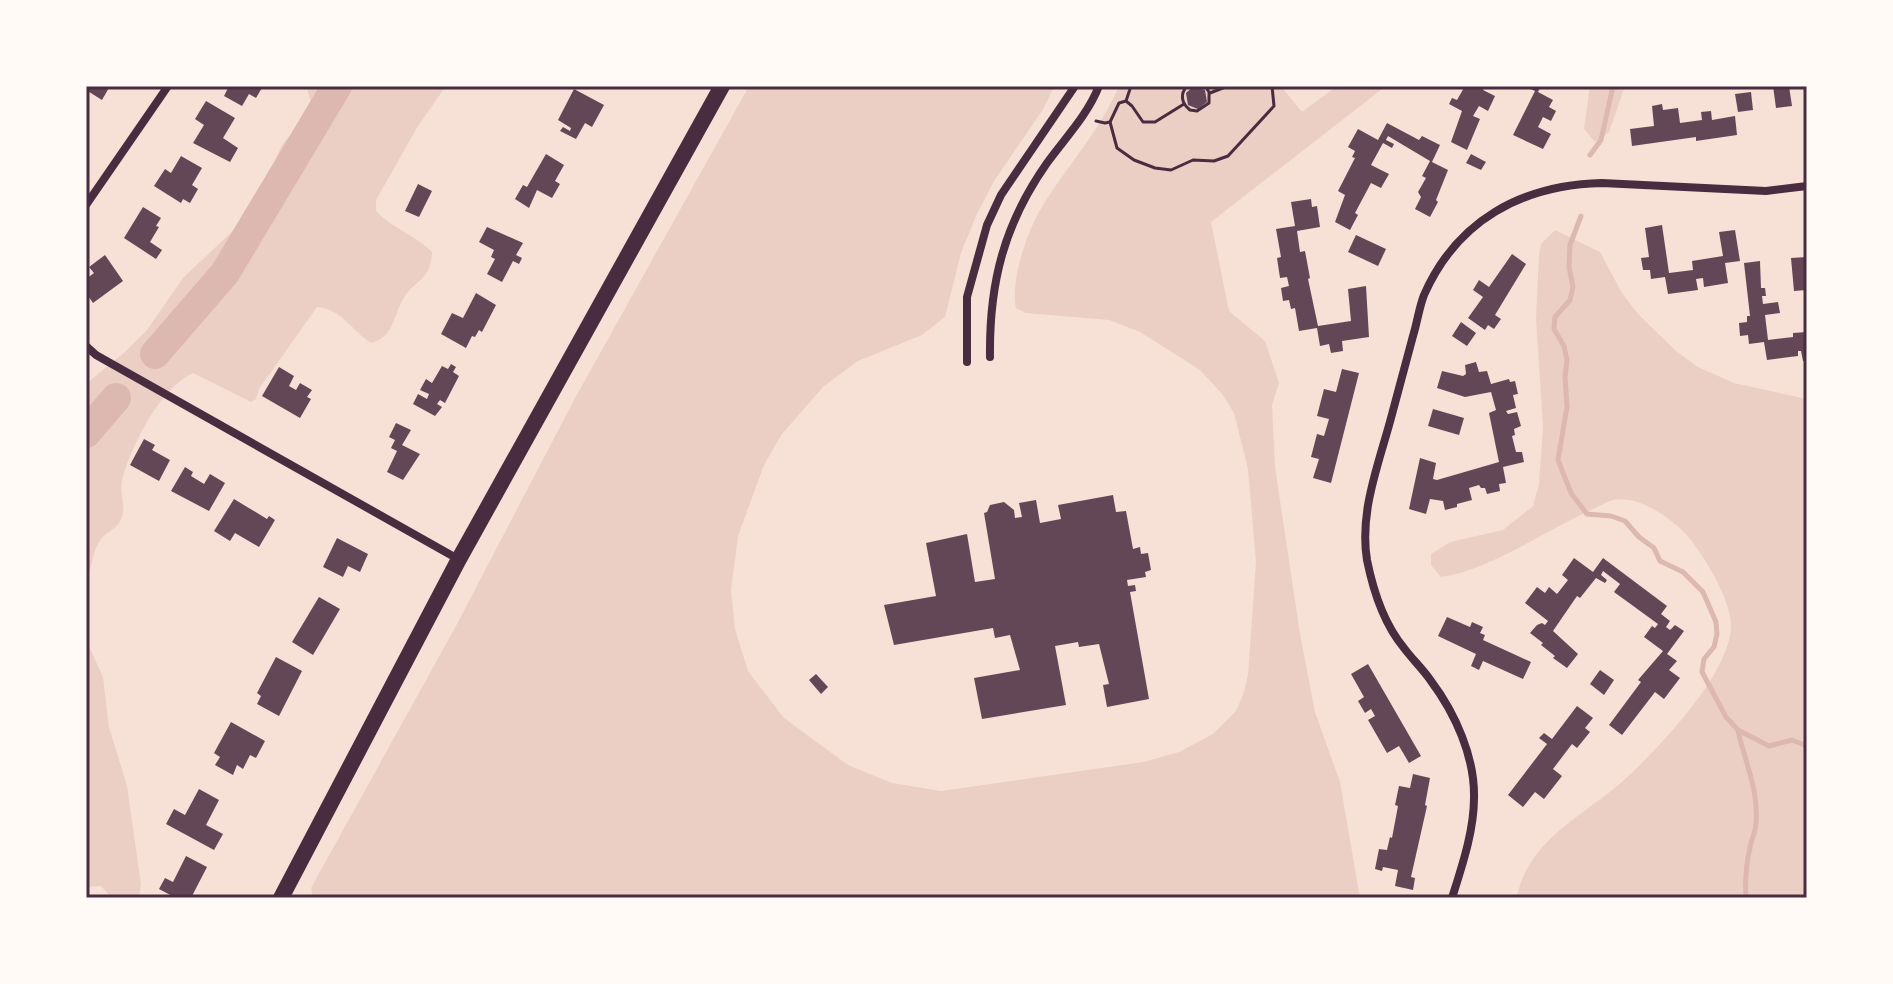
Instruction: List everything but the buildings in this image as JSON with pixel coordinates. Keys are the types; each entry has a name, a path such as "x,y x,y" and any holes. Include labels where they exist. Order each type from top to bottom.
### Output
{"main road":[{"path":"281,898 459,559 722,86"}],"street":[{"path":"86,205 168,86"},
{"path":"967,362 967,297 987,225 1001,195 1075,86"},
{"path":"990,357 990,316 995,275 1004,244 1035,181 1085,113 1099,86"},
{"path":"1452,898 1467,849 1474,798 1467,752 1448,704 1389,625 1373,586 1367,557 1368,506 1423,298 1441,264 1473,227 1492,212 1538,193 1581,184 1766,191 1807,186"},
{"path":"86,346 96,355 459,559"}],"path":[{"path":"1131,86 1126,101 1115,106 1110,122 1117,148 1146,165 1171,170 1193,160 1218,161 1234,150 1272,110 1276,99 1272,86"},
{"path":"1187,86 1182,94 1184,104 1190,110 1201,110 1209,103 1210,93 1205,86"},
{"path":"1210,93 1228,86"},
{"path":"1126,101 1146,123 1157,121 1184,104"},
{"path":"1096,121 1110,122"}],"shaded area":[{"path":"306,86 446,86 418,126 376,200 376,211 382,217 432,252 429,269 403,299 389,331 371,343 340,316 317,307 251,402 193,373 169,391 148,419 132,451 122,480 122,517 98,543 86,580 86,384 147,330 183,278 240,224 268,177 282,145 308,113 311,102"},
{"path":"749,86 1054,86 1044,108 994,181 976,216 961,253 945,317 922,335 858,361 824,386 782,434 764,465 738,536 731,590 735,629 748,671 784,718 848,765 892,783 941,791 1143,762 1179,752 1213,734 1236,711 1248,675 1256,562 1248,469 1234,413 1200,370 1140,332 1109,320 1026,313 1016,308 1015,286 1020,259 1034,222 1049,196 1102,119 1119,86 1281,86 1302,112 1337,86 1386,86 1211,222 1229,311 1265,341 1279,383 1272,405 1275,467 1300,634 1315,712 1340,782 1360,898 313,898 311,888 457,624 574,400"},
{"path":"1590,86 1625,86 1609,132 1595,142 1584,129"},
{"path":"1555,230 1600,252 1622,293 1638,314 1676,351 1698,367 1734,383 1807,399 1807,898 1517,898 1532,860 1545,845 1624,780 1690,710 1718,667 1731,627 1727,603 1707,563 1691,540 1660,513 1632,500 1610,501 1495,559 1459,573 1441,577 1431,565 1431,554 1450,542 1503,530 1533,506 1539,484 1543,426 1536,319 1539,256 1541,244"},
{"path":"86,640 103,677 109,727 127,786 141,885 139,898 112,898 101,886 86,887"}],"waterway":[{"path":"155,354 225,273 337,86"},
{"path":"1590,155 1601,140 1613,86"},
{"path":"1581,216 1570,245 1569,267 1573,287 1570,300 1555,317 1554,329 1564,346 1567,360 1567,407 1558,460 1571,493 1587,514 1625,521 1654,548 1660,561 1683,572 1703,592 1716,622 1717,634 1714,647 1704,659 1702,672 1726,717 1738,730 1769,746 1792,740 1807,746"},
{"path":"86,433 116,398"},
{"path":"1738,731 1756,811 1747,867 1746,898"}]}
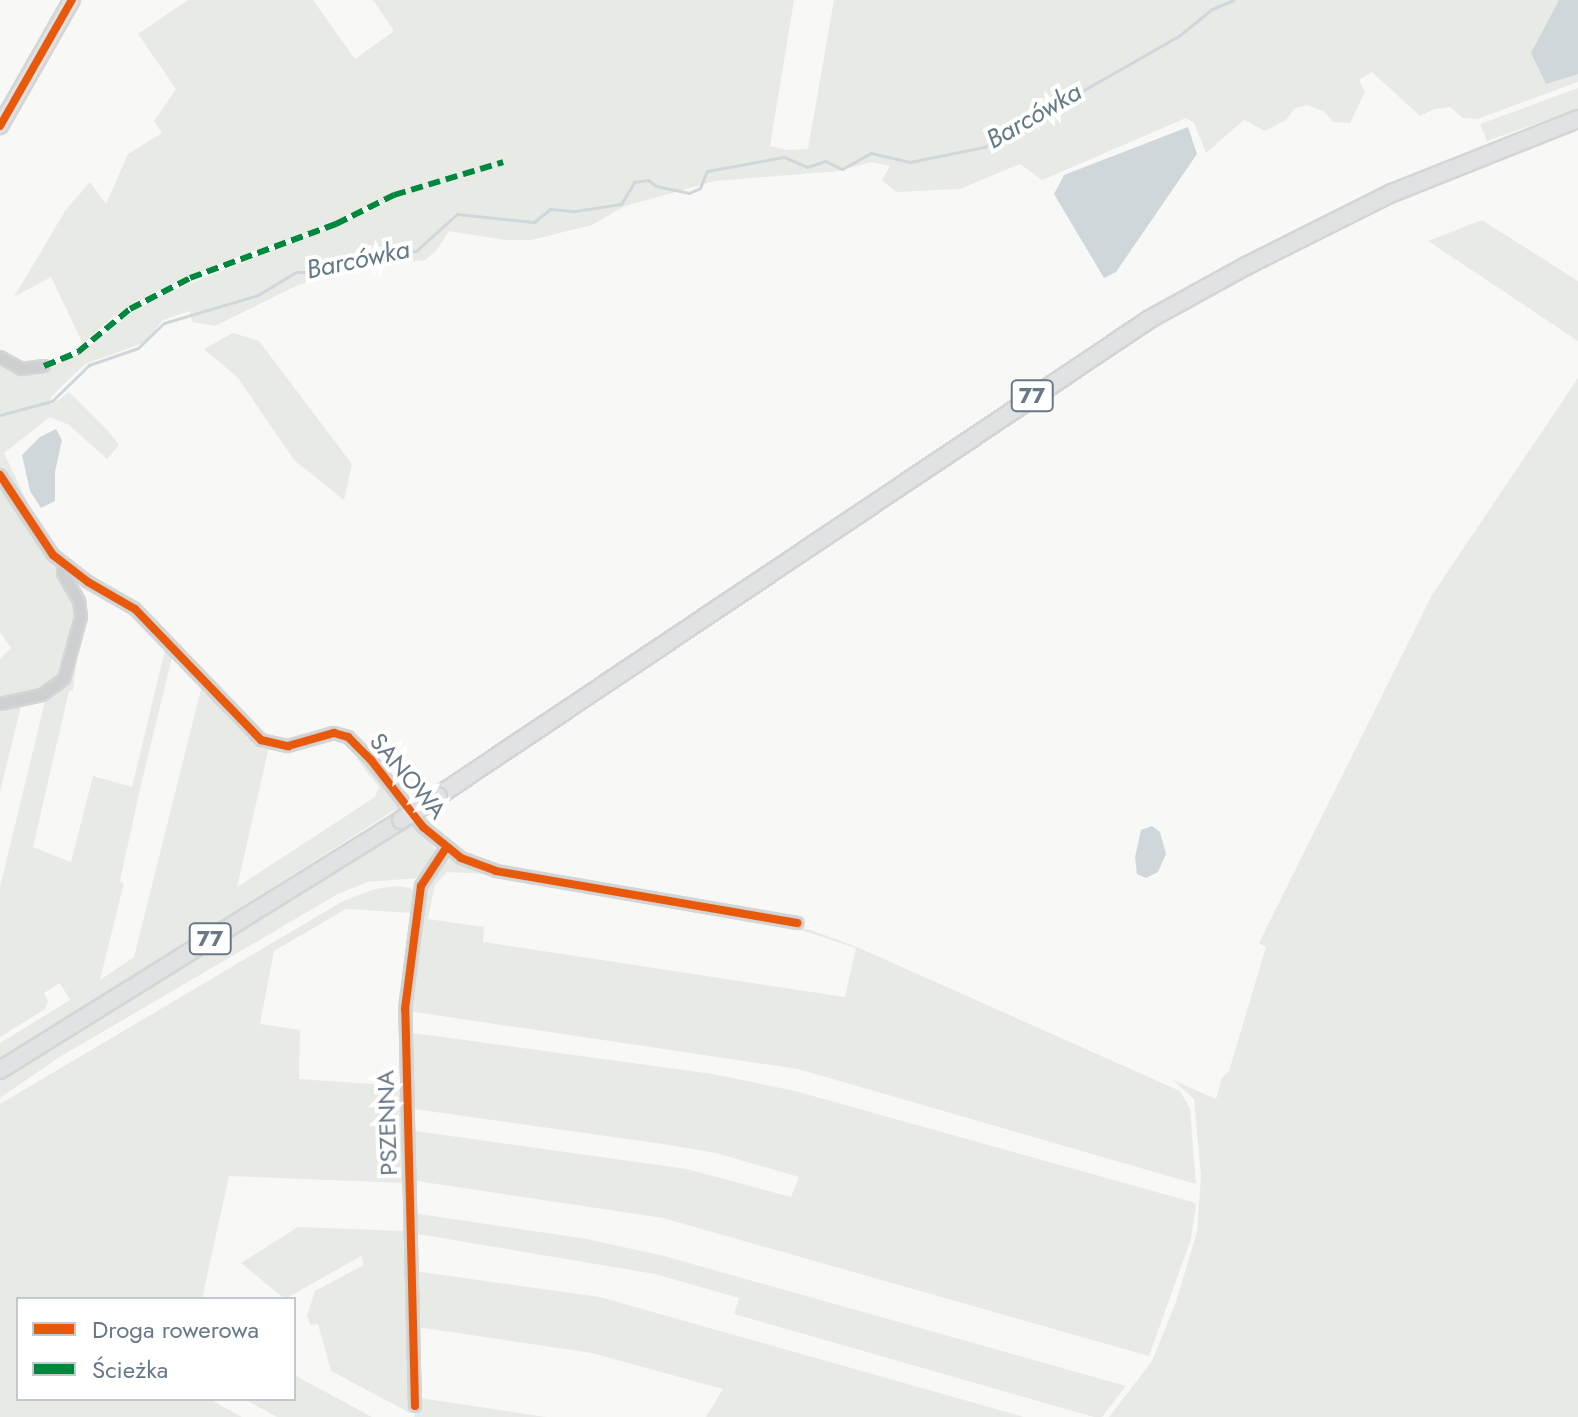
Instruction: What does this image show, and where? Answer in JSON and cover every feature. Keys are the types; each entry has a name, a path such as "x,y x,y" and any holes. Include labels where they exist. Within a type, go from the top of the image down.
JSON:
○ ○ ○ ○ ○ ○ ○
Report back each line of the entries that holds the string "Include".

■ TASK RESULT:
Instruction: List everything but the buildings in this image as JSON with pixel coordinates. Keys are the types; each entry has a name, a path such as "x,y x,y" and any holes. Include labels where they exist. Order each type from top to bottom.
Instruction: What does this image show, and where? Answer in JSON and cover every feature. Keys are the types; each entry has a name, a path such as "x,y x,y" and any holes. Include labels where they exist. Within a type, go from the top of the image down.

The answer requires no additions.